Pada masa itu, waktu sahur patokannya ialah azan yang dikumandangkan Abdullah bin Ummi Maktum. Ini yang melatarbelakangi hadis Rasulullah SAW, “Sesungguhnya Bilal azan menjelang malam, maka makan dan minumlah hingga mendengar azan Ibn Umm Maktum.”
Berlanjut ke masa kekhalifahan. Pada era Dinasti Bani Abbasiyah, ada beberapa daerah daulah Islam yang menyemarakkan tradisi membangunkan orang-orang kala masuk waktu sahur.
Di Mesir misalnya, Gubernur Mesir, Atabah bin Ishaq pada era pemerintahan Khalifah Dinasti Abbasiyah, al-Munthashir Billah (861-862 M), disebut-sebut sebagai al-musaharati pertama.
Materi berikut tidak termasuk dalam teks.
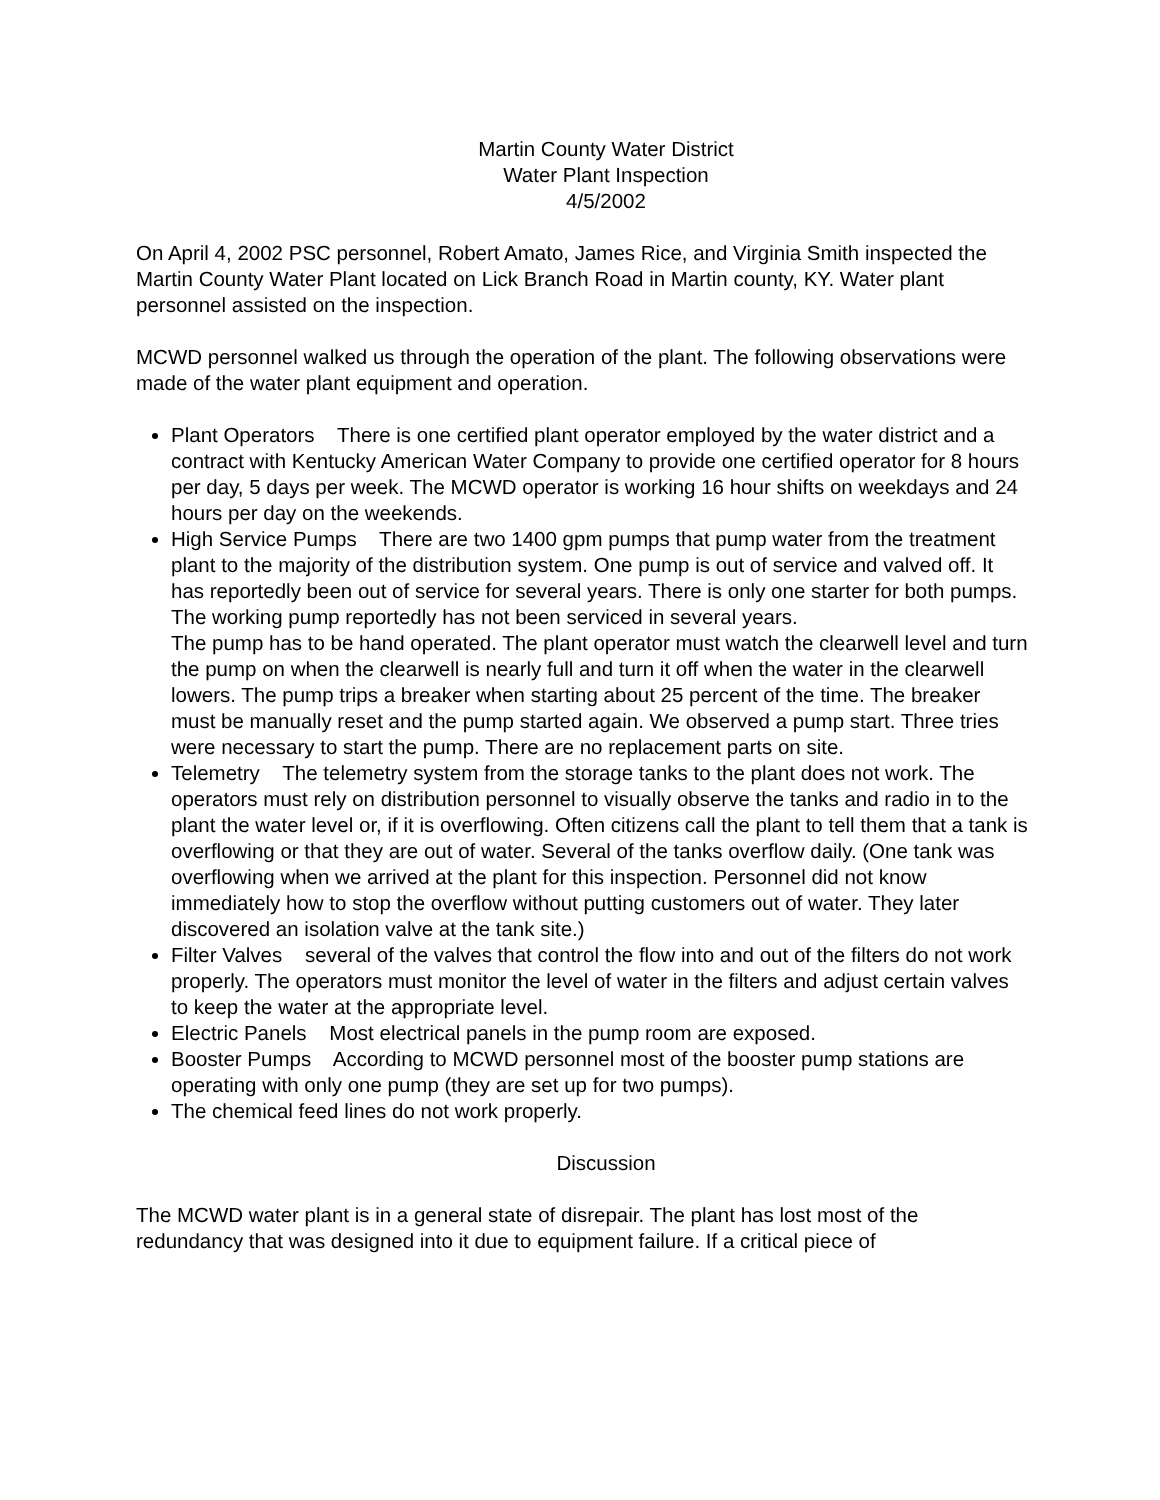Martin County Water District
Water Plant Inspection
4/5/2002
On April 4, 2002 PSC personnel, Robert Amato, James Rice, and Virginia Smith inspected the Martin County Water Plant located on Lick Branch Road in Martin county, KY. Water plant personnel assisted on the inspection.
MCWD personnel walked us through the operation of the plant. The following observations were made of the water plant equipment and operation.
Plant Operators There is one certified plant operator employed by the water district and a contract with Kentucky American Water Company to provide one certified operator for 8 hours per day, 5 days per week. The MCWD operator is working 16 hour shifts on weekdays and 24 hours per day on the weekends.
High Service Pumps There are two 1400 gpm pumps that pump water from the treatment plant to the majority of the distribution system. One pump is out of service and valved off. It has reportedly been out of service for several years. There is only one starter for both pumps. The working pump reportedly has not been serviced in several years.
The pump has to be hand operated. The plant operator must watch the clearwell level and turn the pump on when the clearwell is nearly full and turn it off when the water in the clearwell lowers. The pump trips a breaker when starting about 25 percent of the time. The breaker must be manually reset and the pump started again. We observed a pump start. Three tries were necessary to start the pump. There are no replacement parts on site.
Telemetry The telemetry system from the storage tanks to the plant does not work. The operators must rely on distribution personnel to visually observe the tanks and radio in to the plant the water level or, if it is overflowing. Often citizens call the plant to tell them that a tank is overflowing or that they are out of water. Several of the tanks overflow daily. (One tank was overflowing when we arrived at the plant for this inspection. Personnel did not know immediately how to stop the overflow without putting customers out of water. They later discovered an isolation valve at the tank site.)
Filter Valves several of the valves that control the flow into and out of the filters do not work properly. The operators must monitor the level of water in the filters and adjust certain valves to keep the water at the appropriate level.
Electric Panels Most electrical panels in the pump room are exposed.
Booster Pumps According to MCWD personnel most of the booster pump stations are operating with only one pump (they are set up for two pumps).
The chemical feed lines do not work properly.
Discussion
The MCWD water plant is in a general state of disrepair. The plant has lost most of the redundancy that was designed into it due to equipment failure. If a critical piece of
Ini karena pada tahun 238 Hijriyah, ia merasa terpanggil untuk berkeliling di Kota Kairo (Fustat lama) dan membangunkan penduduk untuk sahur.
Ia melakukannya dengan berjalan kaki. Tempat permulaannya berada di Kota Militer, dan berakhir di Masjid Amar bin Ash yang berlokasi di Kairo Lama, Fustat.
Ia meneriakkan ungkapan, “Wahai hamba Allah, sahurlah. Karena sesungguhnya, dalam sahur terdapat berkah.”
Sejak itulah, profesi al-musaharati sangat dihormati. Hal ini lantaran sang gubernur langsung yang mengawali turun tangan.
Yel-yel yang diteriakkan pun kian bervariatif. Apalagi, di masa Abbasiyah yang terkenal dengan kemajuan di bidang syair.
Sebagian liriknya telah menggunakan bahasa sastrawi dengan mutu tinggi. Misalnya, “Ya niyyaman quman, quman lis sahuri quman (‘wahai orang yang lelap tidur, bangunlah untuk sahur’).”